Proof of the invertibility criterion

Recall that $A$ is invertible if and only if its reduced echelon form (say $A_{red}$ ) is the identity matrix. To get from $A$ to $A_{red}$ , we used some row operations. The effect of these on the determinant is:

• (type I) determinant unchanged,

• (type II) determinant rescaled by a nonzero factor,

• (type III) determinant switches sign.

Therefore $\det(A)$ differs from $\det(A_{red})$ by a nonzero factor. In particular, $\det(A)\neq 0$ if and only if $\det(A_{red})\neq 0$ .

If $A$ is invertible, $\det(A_{red})=\det(I)=1$ , so $\det(A)\neq 0$ .

If $A$ is not invertible, $A_{red}$ has a row of zeros ($A_{red}$ is a square matrix in reduced echelon form, so if every row is nonzero then the leading entries have to go along the diagonal, and you get $A_{red}=I$ ; but we're assuming $A$ is not invertible).
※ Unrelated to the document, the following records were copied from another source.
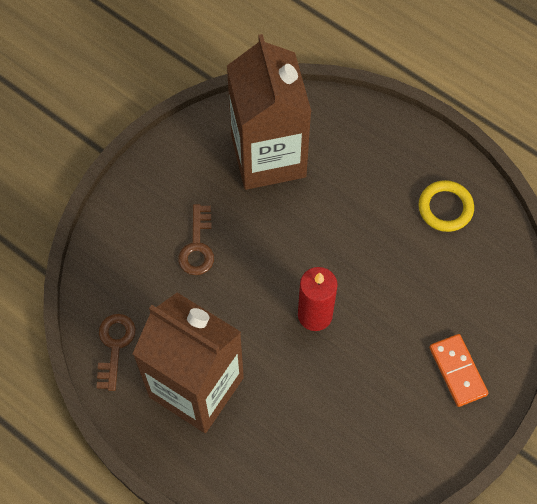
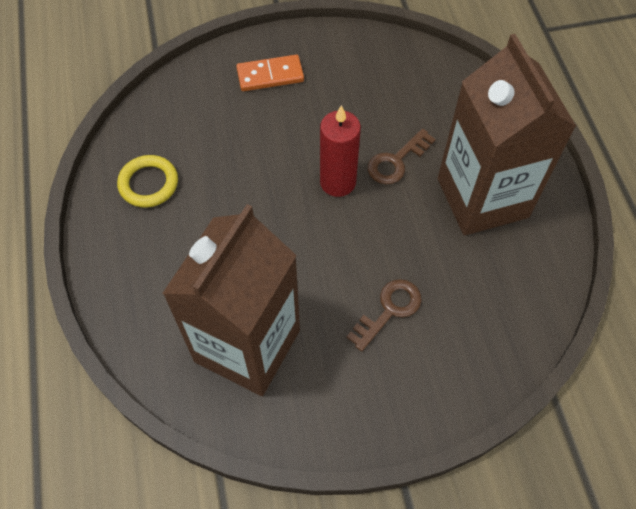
camera: 140 degrees left, 5 degrees down
(114, 346) = (532, 278): brown key -> brown key (396, 161)
(458, 371) = (270, 75): orange domino -> orange domino turned 60 degrees clockwise

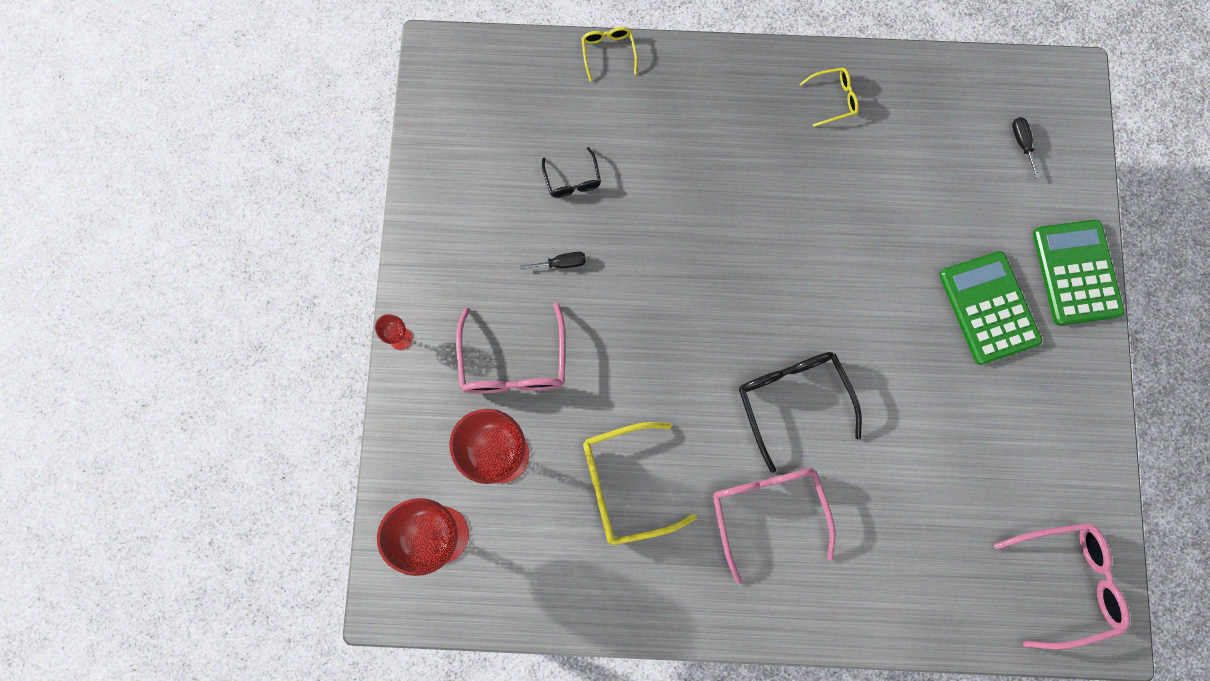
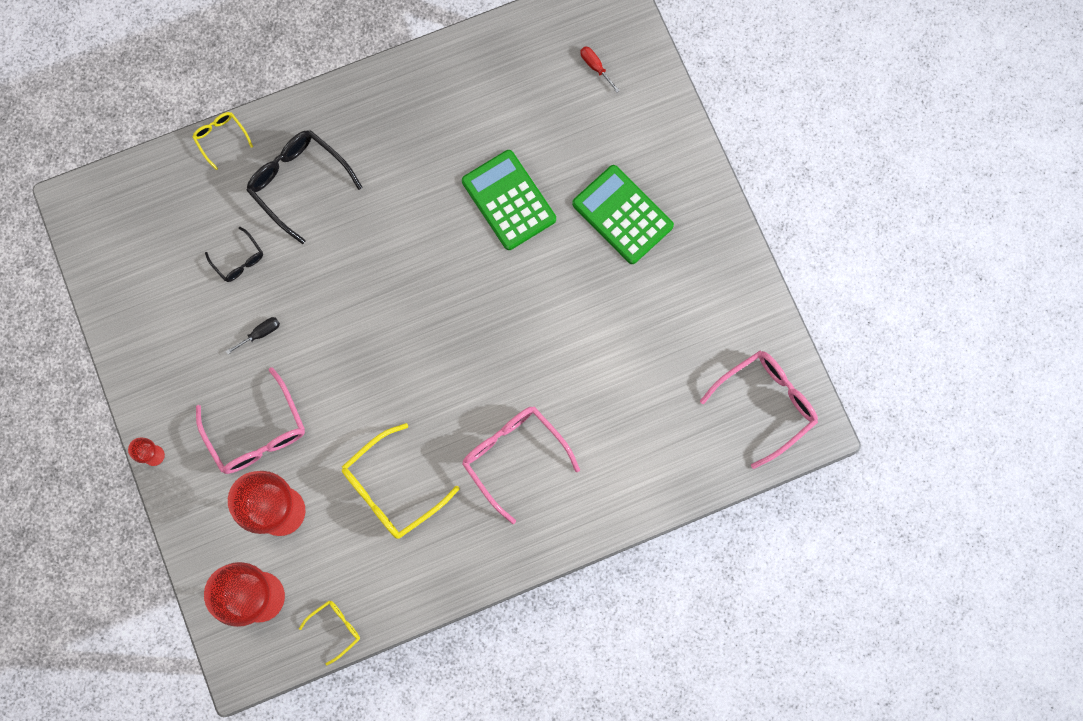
camera: 25 degrees left, 0 degrees up
(792, 400) = (497, 360): black glasses -> black glasses (298, 183)
(833, 99) = (427, 96): yellow glasses -> yellow glasses (335, 628)
(1021, 143) = (595, 67): black screwdriver -> red screwdriver
(1076, 272) = (680, 155): green calculator -> green calculator (508, 200)

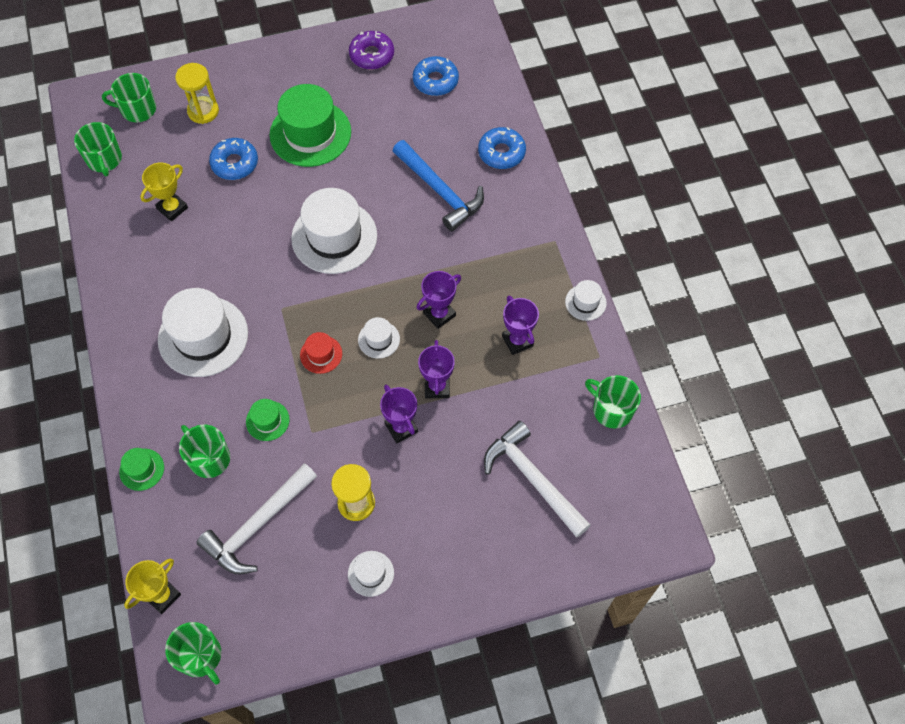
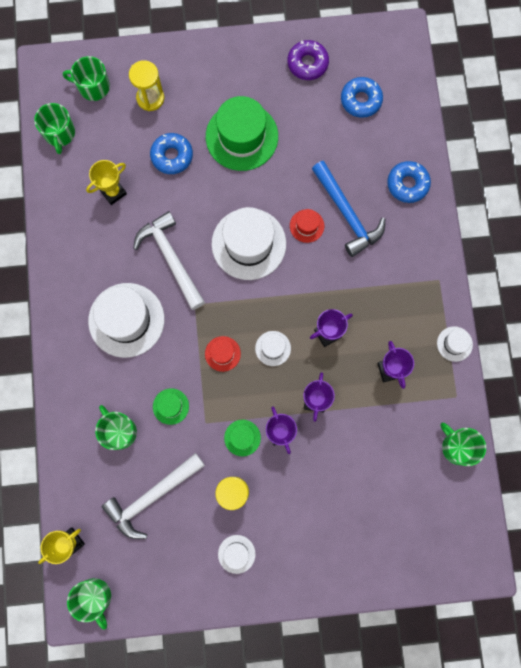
camera: 10 degrees right, 15 degrees up
(142, 469) = (64, 431): green hat -> green hat (242, 437)
(397, 209) = (307, 226): none -> red hat
(533, 479) = (381, 496): white hammer -> white hammer (171, 259)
Since $A_{red}$ has a row of zeros, $\det(A_{red})=0$ , so $\det(A)=0$ too.

Proof of multiplicativity of the determinant

We first prove $\det(AB)=\det(A)\det(B)$ in the case where $A$ is an elementary matrix.

• If $A=E_{ij}(\lambda)$ then $AB$ is obtained from $B$ by $R_{i}\mapsto R_{i}+\lambda R_{j}$ , so $\det(AB)=\det(B)$ (such a row operation doesn't change the determinant). We also have $\det(A)=1$ , so we can verify the formula $\det(AB)=\det(A)\det(B)$ in this case just by calculating both sides.

• If $A=E_{i}(\lambda)$ then $AB$ is obtained from $B$ by $R_{i}\mapsto\lambda R_{i}$ , so $\det(AB)=\lambda\det(B)$ . We also have $\det(A)=\lambda$ , so again we can verify the formula just by computing both sides.

This shows that $\det(AB)=\det(A)\det(B)$ whenever $A$ is an elementary matrix.

By induction, we can now show that $\det(AB)=\det(A)\det(B)$ whenever $A$ is a product of elementary matrices, in other words whenever $A$ is an invertible matrix.

If $A$ is not invertible, then $\det(A)=0$ (by the previous theorem) so to verify the formula in this case, we need to prove that $\det(AB)=0$ . Suppose for a contradiction that $\det(AB)\neq 0$ . Then $AB$ is invertible. But if $AB$ is invertible then $B(AB)^{-1}$ is an inverse for $A$ : $A(B(AB)^{-1})=AB(AB)^{-1}=I.$ This gives a contradiction, so we deduce that $\det(AB)=0$ .

We have now checked the formula for all possible matrices $A$ , which proves the theorem.